▶ [DATA PROVIDED]
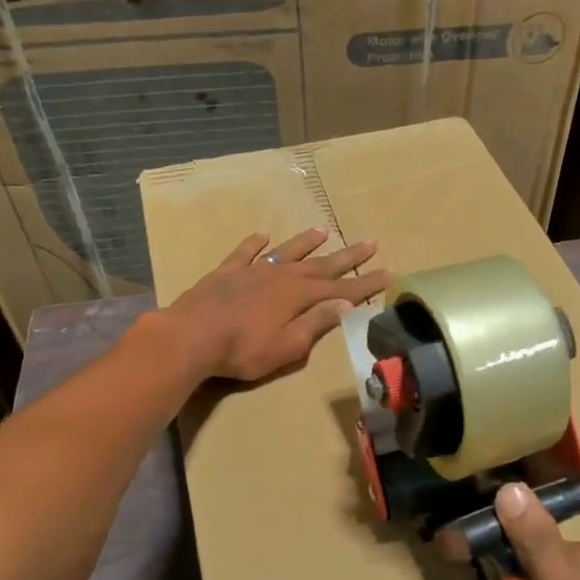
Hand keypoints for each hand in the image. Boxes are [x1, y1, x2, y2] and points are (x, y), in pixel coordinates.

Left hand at [161, 227, 390, 381]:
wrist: (190, 337)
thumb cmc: (243, 349)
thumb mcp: (288, 346)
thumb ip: (316, 323)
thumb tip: (344, 303)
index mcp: (299, 295)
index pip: (342, 288)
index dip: (366, 283)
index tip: (388, 272)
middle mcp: (281, 275)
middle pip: (321, 263)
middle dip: (347, 256)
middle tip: (370, 242)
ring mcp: (253, 270)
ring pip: (286, 251)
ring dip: (306, 241)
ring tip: (324, 229)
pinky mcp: (227, 272)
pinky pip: (245, 252)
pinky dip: (255, 244)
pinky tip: (262, 235)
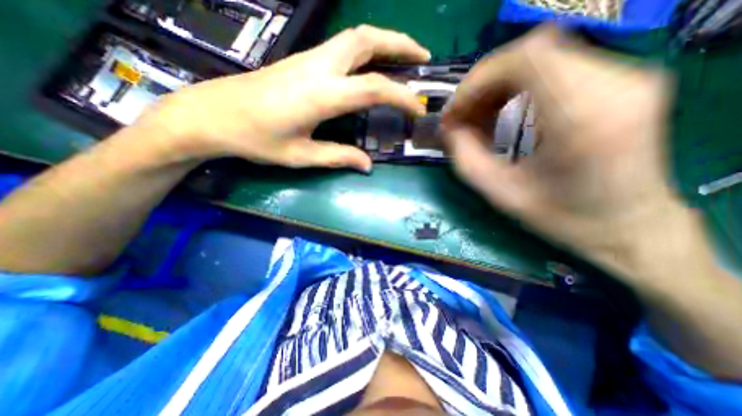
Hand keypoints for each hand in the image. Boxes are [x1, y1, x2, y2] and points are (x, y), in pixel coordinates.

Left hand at [135, 24, 432, 170]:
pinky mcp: (303, 60)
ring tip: (405, 57)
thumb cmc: (256, 139)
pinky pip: (343, 47)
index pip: (373, 88)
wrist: (213, 115)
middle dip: (400, 43)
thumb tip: (367, 165)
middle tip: (423, 57)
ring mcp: (309, 59)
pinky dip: (367, 50)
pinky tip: (374, 64)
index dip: (401, 96)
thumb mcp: (300, 155)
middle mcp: (318, 67)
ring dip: (385, 41)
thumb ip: (338, 157)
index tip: (419, 108)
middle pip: (366, 39)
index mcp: (320, 95)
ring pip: (355, 37)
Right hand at [439, 27, 675, 278]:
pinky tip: (503, 112)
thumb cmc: (562, 217)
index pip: (526, 59)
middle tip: (463, 115)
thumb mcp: (500, 193)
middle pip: (532, 51)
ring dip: (498, 85)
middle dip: (484, 83)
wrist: (627, 224)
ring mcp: (624, 77)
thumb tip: (448, 127)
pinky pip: (554, 67)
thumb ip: (465, 156)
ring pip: (541, 56)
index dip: (479, 79)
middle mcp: (615, 84)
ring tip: (479, 116)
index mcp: (583, 118)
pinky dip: (517, 86)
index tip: (456, 110)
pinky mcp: (619, 81)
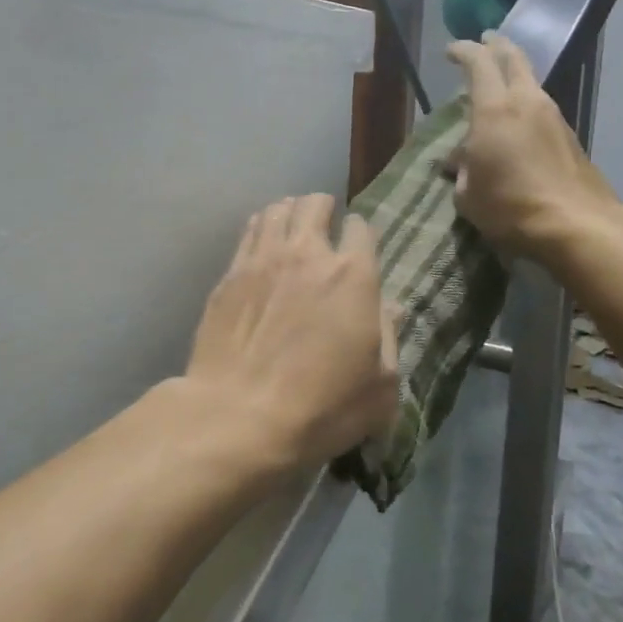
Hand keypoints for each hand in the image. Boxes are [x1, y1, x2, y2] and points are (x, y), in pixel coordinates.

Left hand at [186, 194, 399, 473]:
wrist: (239, 416)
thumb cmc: (322, 408)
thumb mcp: (379, 387)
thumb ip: (389, 338)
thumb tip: (393, 307)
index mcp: (353, 276)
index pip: (361, 228)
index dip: (361, 234)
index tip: (358, 246)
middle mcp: (308, 254)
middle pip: (314, 205)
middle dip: (323, 209)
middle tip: (324, 228)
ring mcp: (262, 260)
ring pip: (277, 210)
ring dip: (290, 213)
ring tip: (292, 230)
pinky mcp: (229, 275)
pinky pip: (248, 232)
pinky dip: (260, 228)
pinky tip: (261, 244)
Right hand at [446, 33, 618, 257]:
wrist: (575, 223)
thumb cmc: (510, 207)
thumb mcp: (469, 195)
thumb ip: (463, 170)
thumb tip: (461, 160)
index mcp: (495, 110)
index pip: (479, 63)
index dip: (464, 51)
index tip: (452, 49)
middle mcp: (527, 102)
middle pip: (514, 58)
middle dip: (497, 46)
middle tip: (485, 41)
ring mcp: (553, 116)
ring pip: (531, 82)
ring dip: (514, 77)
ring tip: (498, 86)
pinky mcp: (569, 135)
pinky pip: (541, 108)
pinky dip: (525, 104)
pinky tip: (517, 123)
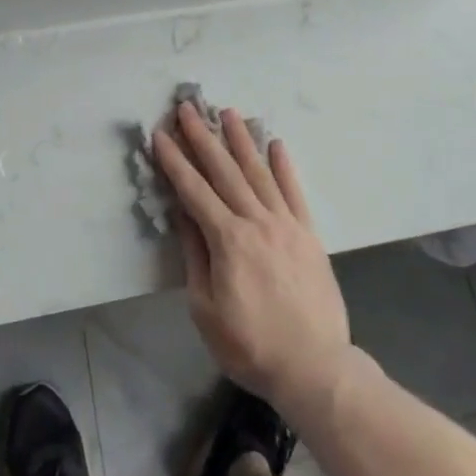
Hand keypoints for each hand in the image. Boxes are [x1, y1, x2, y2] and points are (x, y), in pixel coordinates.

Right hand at [152, 102, 352, 421]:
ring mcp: (286, 223)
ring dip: (241, 141)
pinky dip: (284, 166)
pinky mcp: (309, 233)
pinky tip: (275, 144)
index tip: (160, 134)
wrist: (315, 367)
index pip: (194, 190)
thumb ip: (195, 257)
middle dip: (203, 137)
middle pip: (225, 171)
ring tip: (228, 113)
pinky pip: (294, 191)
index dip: (174, 161)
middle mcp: (257, 221)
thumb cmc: (251, 346)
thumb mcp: (206, 311)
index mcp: (228, 241)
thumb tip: (184, 215)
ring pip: (259, 172)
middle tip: (188, 108)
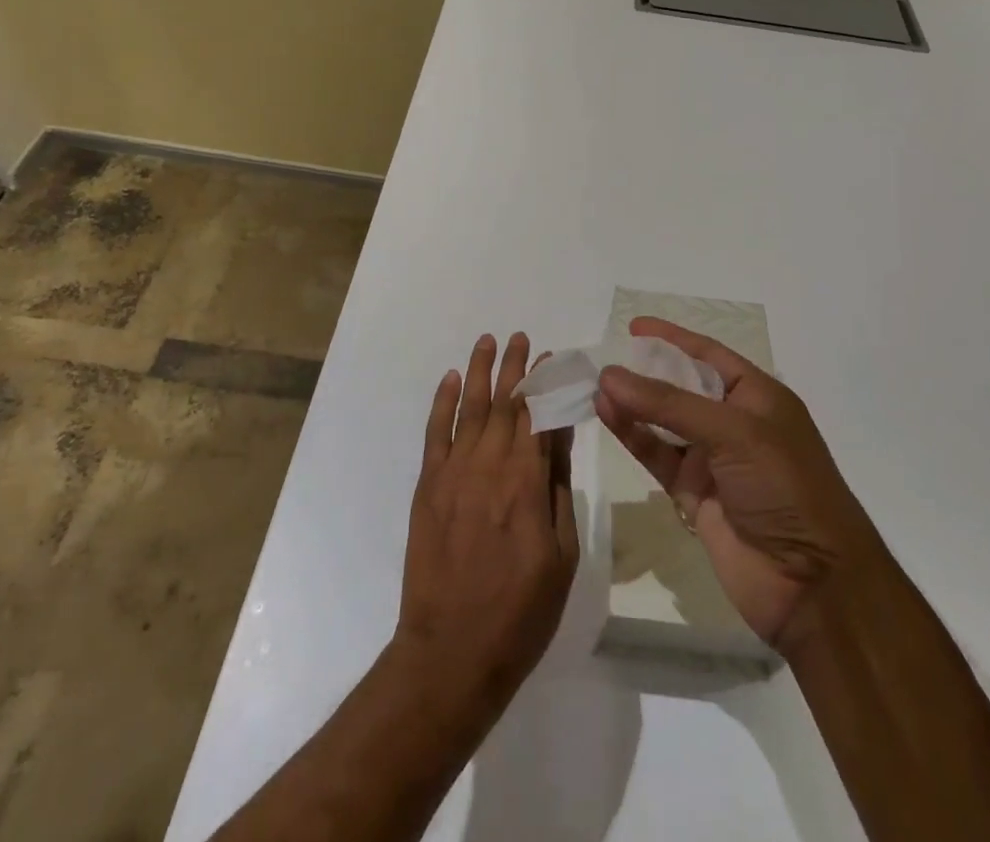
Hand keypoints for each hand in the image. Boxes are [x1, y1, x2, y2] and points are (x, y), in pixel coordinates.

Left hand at [394, 333, 579, 714]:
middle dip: (516, 367)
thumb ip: (558, 489)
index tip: (553, 357)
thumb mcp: (562, 555)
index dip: (546, 384)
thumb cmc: (521, 612)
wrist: (451, 652)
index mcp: (527, 483)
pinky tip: (452, 379)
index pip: (539, 416)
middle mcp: (489, 466)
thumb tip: (560, 436)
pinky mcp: (427, 486)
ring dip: (481, 371)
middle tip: (523, 337)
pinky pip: (435, 433)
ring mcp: (453, 473)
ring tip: (488, 341)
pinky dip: (443, 402)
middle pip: (506, 403)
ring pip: (470, 408)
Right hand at [595, 318, 877, 653]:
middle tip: (605, 356)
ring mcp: (713, 460)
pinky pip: (657, 455)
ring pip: (664, 422)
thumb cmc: (785, 487)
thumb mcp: (733, 432)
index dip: (673, 338)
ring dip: (633, 404)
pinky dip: (633, 436)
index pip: (709, 355)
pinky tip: (607, 415)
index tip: (634, 327)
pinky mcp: (694, 494)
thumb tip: (610, 375)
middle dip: (646, 371)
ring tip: (597, 386)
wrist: (813, 584)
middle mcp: (734, 423)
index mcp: (758, 397)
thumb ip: (669, 403)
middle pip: (682, 386)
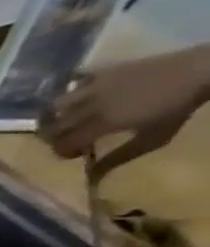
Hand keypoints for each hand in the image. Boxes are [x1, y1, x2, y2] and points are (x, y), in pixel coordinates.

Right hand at [45, 48, 209, 177]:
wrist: (201, 69)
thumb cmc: (177, 107)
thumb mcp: (153, 138)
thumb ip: (118, 158)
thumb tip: (91, 177)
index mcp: (102, 123)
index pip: (63, 143)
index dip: (63, 152)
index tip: (76, 154)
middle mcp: (91, 105)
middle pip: (53, 127)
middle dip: (54, 137)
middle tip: (68, 140)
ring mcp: (95, 86)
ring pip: (55, 105)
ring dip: (57, 115)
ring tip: (67, 119)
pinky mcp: (103, 72)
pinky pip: (74, 83)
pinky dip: (71, 92)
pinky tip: (81, 96)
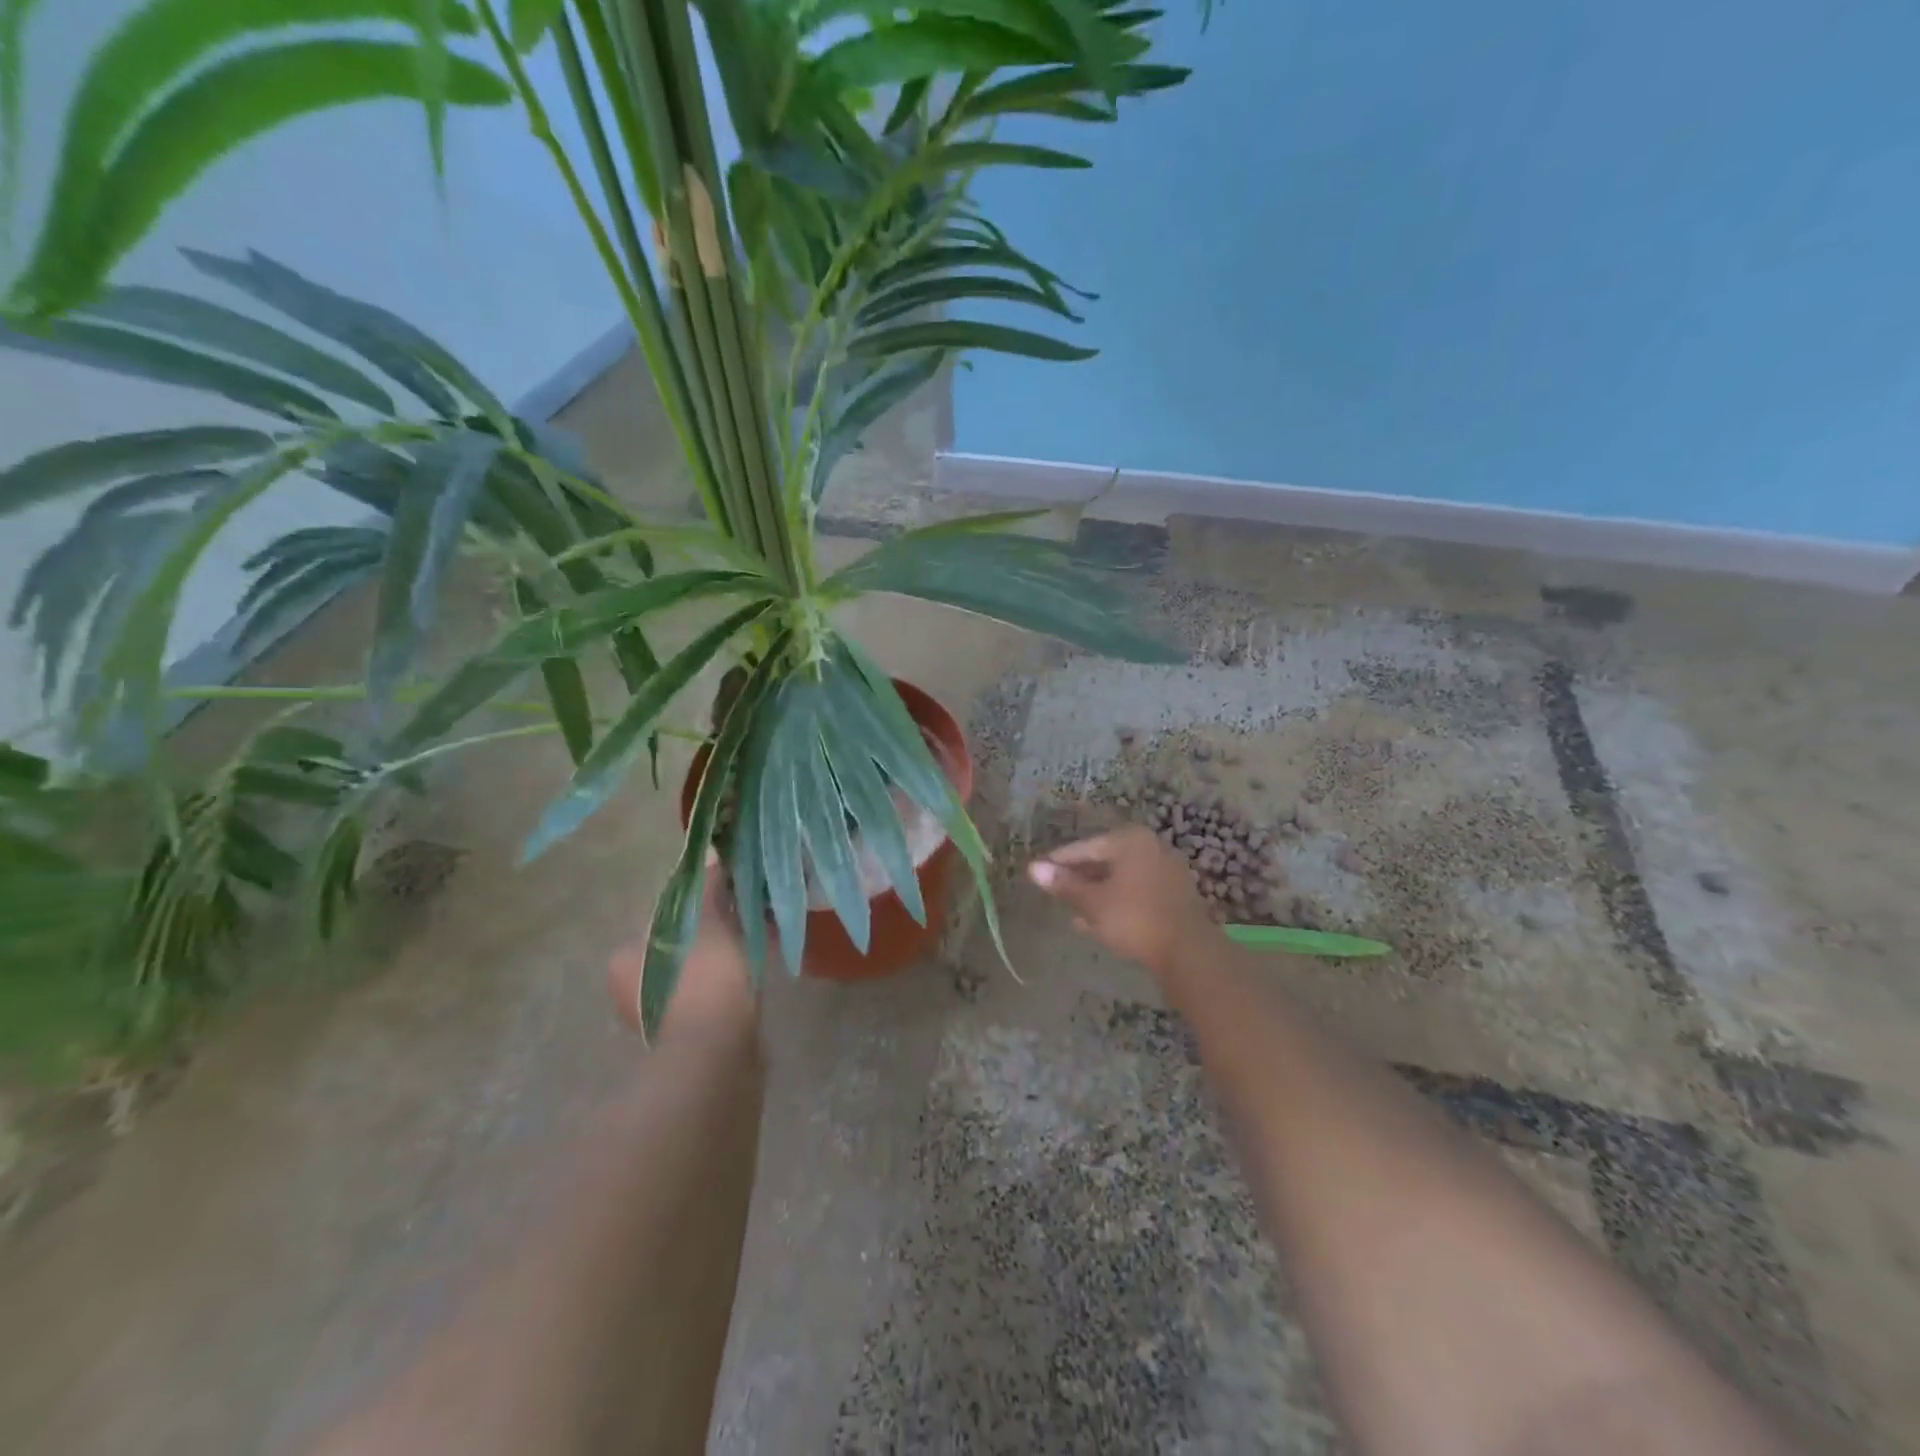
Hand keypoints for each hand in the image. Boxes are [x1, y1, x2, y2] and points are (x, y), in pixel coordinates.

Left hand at [608, 856, 757, 1040]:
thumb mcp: (711, 925)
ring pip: (692, 971)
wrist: (716, 1056)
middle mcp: (630, 991)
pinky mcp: (684, 1037)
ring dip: (718, 959)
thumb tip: (710, 851)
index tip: (724, 902)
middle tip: (741, 921)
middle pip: (676, 946)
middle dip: (708, 933)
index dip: (695, 907)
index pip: (660, 919)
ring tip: (753, 945)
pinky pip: (705, 995)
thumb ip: (709, 889)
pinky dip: (723, 983)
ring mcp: (656, 1018)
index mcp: (625, 960)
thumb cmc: (705, 981)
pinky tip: (749, 977)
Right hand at [1027, 826, 1217, 975]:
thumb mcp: (1092, 902)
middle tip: (1054, 891)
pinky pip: (1136, 892)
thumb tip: (1032, 869)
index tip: (1037, 872)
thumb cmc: (1134, 918)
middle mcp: (1150, 847)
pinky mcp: (1174, 895)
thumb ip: (1064, 884)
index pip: (1085, 847)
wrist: (1188, 951)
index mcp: (1130, 840)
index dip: (1059, 861)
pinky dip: (1116, 902)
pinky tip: (1097, 922)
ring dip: (1096, 893)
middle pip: (1104, 860)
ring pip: (1120, 878)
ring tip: (1071, 911)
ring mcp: (1166, 870)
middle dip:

▶ [WORK INSTRUCTION] Lines in scope run from the one holding "index dip: (695, 907)" to the last line of the material above; transcribe them exactly and omit the rest.

▶ [RESPONSE]
index dip: (695, 907)
index pip: (660, 919)
ring tip: (753, 945)
pinky pip: (705, 995)
thumb ip: (709, 889)
pinky dip: (723, 983)
ring mcp: (656, 1018)
index mcp: (625, 960)
thumb cmc: (705, 981)
pinky tip: (749, 977)
Right hand at [1027, 826, 1217, 975]:
thumb mcp: (1092, 902)
middle tip: (1054, 891)
pinky pip: (1136, 892)
thumb tip: (1032, 869)
index tip: (1037, 872)
thumb cmc: (1134, 918)
middle mcp: (1150, 847)
pinky mcp: (1174, 895)
thumb ip: (1064, 884)
index pip: (1085, 847)
wrist: (1188, 951)
index mcp: (1130, 840)
index dip: (1059, 861)
pinky dip: (1116, 902)
pinky tip: (1097, 922)
ring dip: (1096, 893)
middle pip: (1104, 860)
ring pip: (1120, 878)
ring tip: (1071, 911)
ring mcp: (1166, 870)
middle dip:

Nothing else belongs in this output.